• [Provided material]

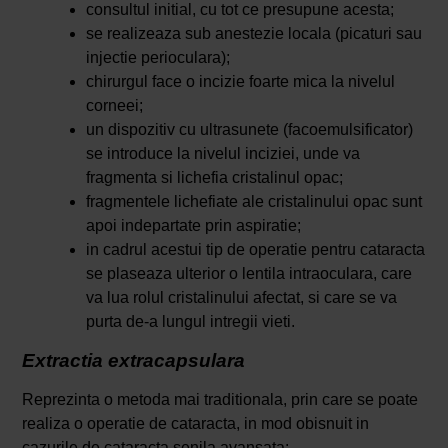
consultul initial, cu tot ce presupune acesta;
se realizeaza sub anestezie locala (picaturi sau
injectie perioculara);
chirurgul face o incizie foarte mica la nivelul
corneei;
un dispozitiv cu ultrasunete (facoemulsificator)
se introduce la nivelul inciziei, unde va
fragmenta si lichefia cristalinul opac;
fragmentele lichefiate ale cristalinului opac sunt
apoi indepartate prin aspiratie;
in cadrul acestui tip de operatie pentru cataracta
se plaseaza ulterior o lentila intraoculara, care
va lua rolul cristalinului afectat, si care se va
purta de-a lungul intregii vieti.
Extractia extracapsulara
Reprezinta o metoda mai traditionala, prin care se poate
realiza o operatie de cataracta, in mod obisnuit in
cazurile de cataracta senila avansata:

• [Task to carry out] Report all lines of the data that include the word "care".

• [Answer box]
se plaseaza ulterior o lentila intraoculara, care
va lua rolul cristalinului afectat, si care se va
Reprezinta o metoda mai traditionala, prin care se poate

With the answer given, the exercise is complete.